**Exercise description:**
Transcribe every line below exactly; no image goes into the output.

**Available data:**
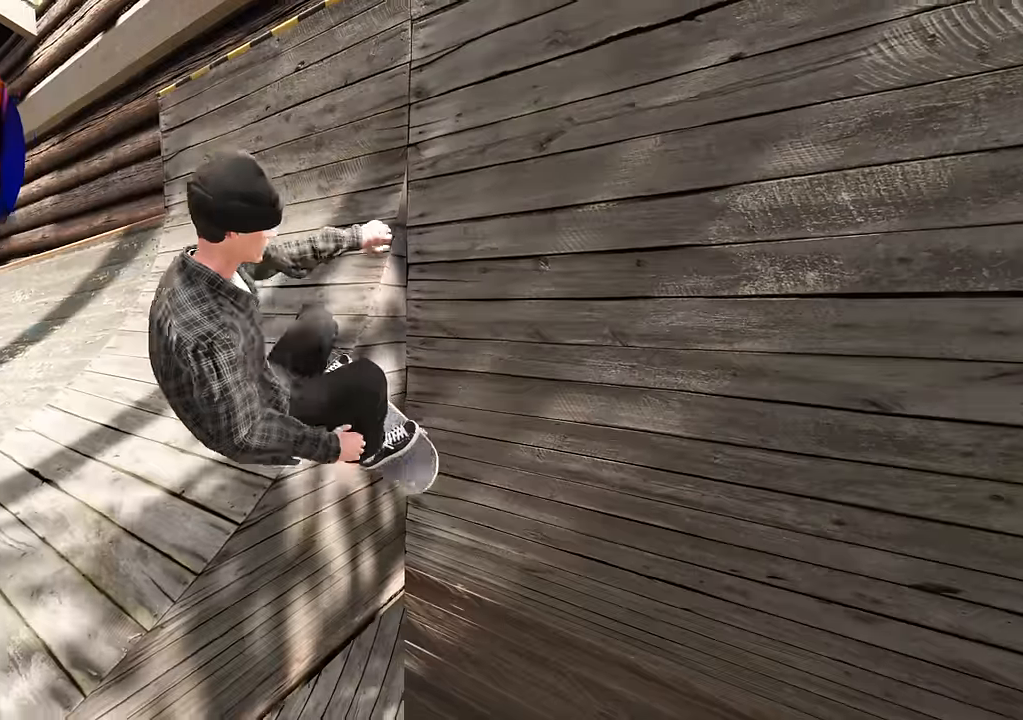
{"buttons": [], "left_stick": "center", "right_stick": "center", "events": [[100, "L2", "up"], [350, "R1", "up"]]}
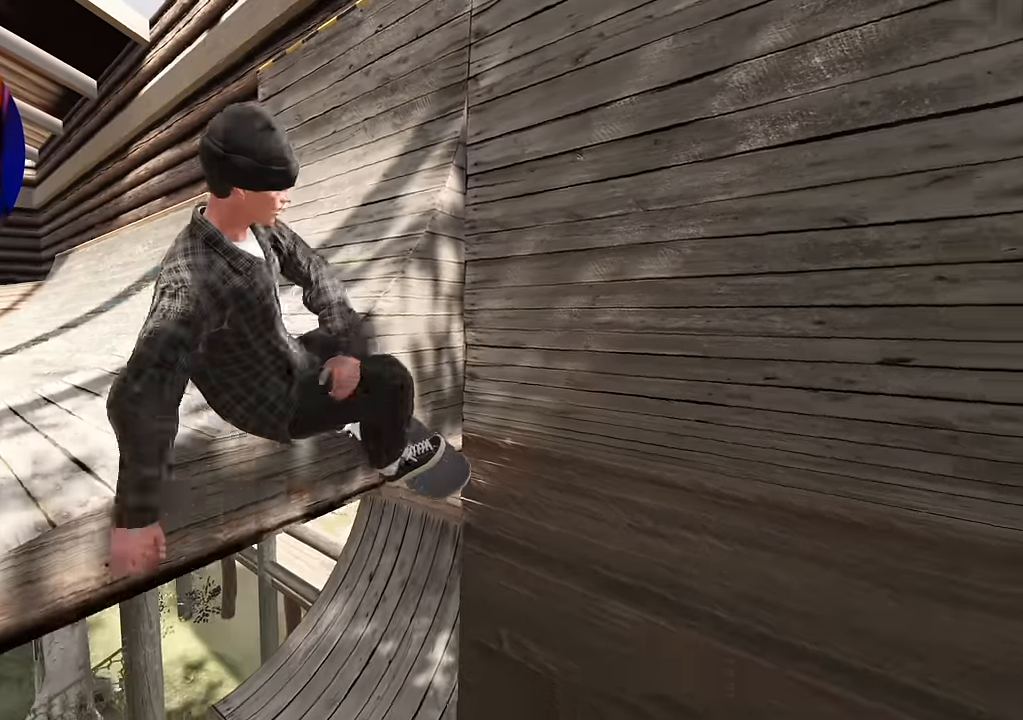
{"buttons": ["DPAD_UP"], "left_stick": "center", "right_stick": "center", "events": [[466, "DPAD_UP", "down"]]}
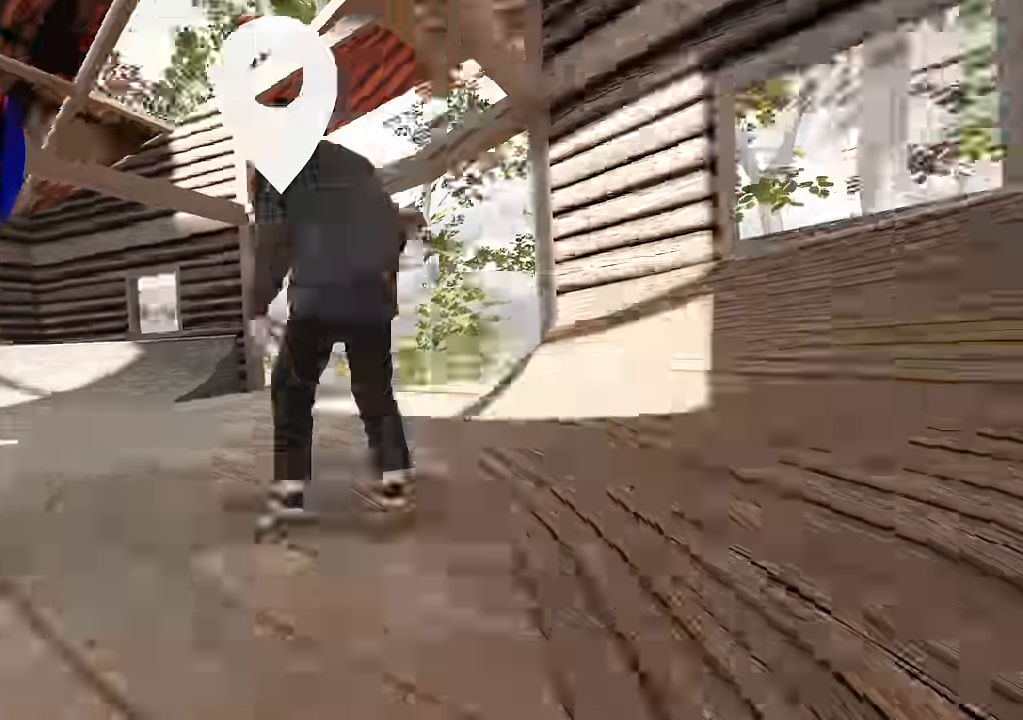
{"buttons": ["A"], "left_stick": "center", "right_stick": "center", "events": [[100, "DPAD_UP", "up"], [266, "A", "down"]]}
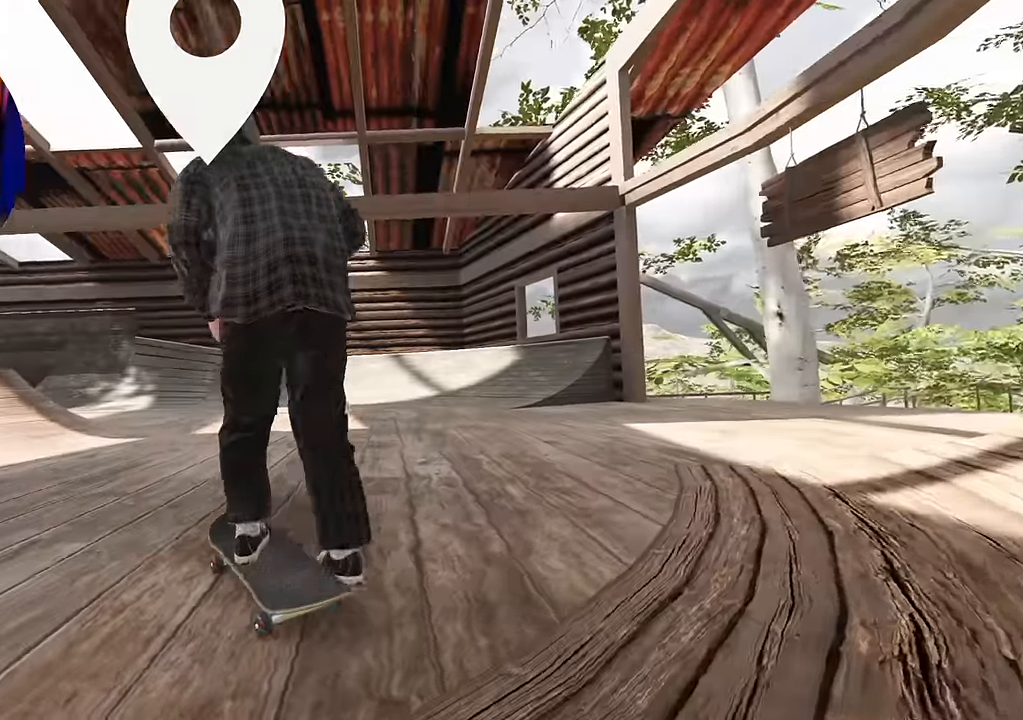
{"buttons": ["A"], "left_stick": "center", "right_stick": "center", "events": [[416, "DPAD_RIGHT", "down"], [500, "DPAD_RIGHT", "up"]]}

**Response:**
{"buttons": [], "left_stick": "center", "right_stick": "center", "events": [[100, "L2", "up"], [350, "R1", "up"]]}
{"buttons": ["DPAD_UP"], "left_stick": "center", "right_stick": "center", "events": [[466, "DPAD_UP", "down"]]}
{"buttons": ["A"], "left_stick": "center", "right_stick": "center", "events": [[100, "DPAD_UP", "up"], [266, "A", "down"]]}
{"buttons": ["A"], "left_stick": "center", "right_stick": "center", "events": [[416, "DPAD_RIGHT", "down"], [500, "DPAD_RIGHT", "up"]]}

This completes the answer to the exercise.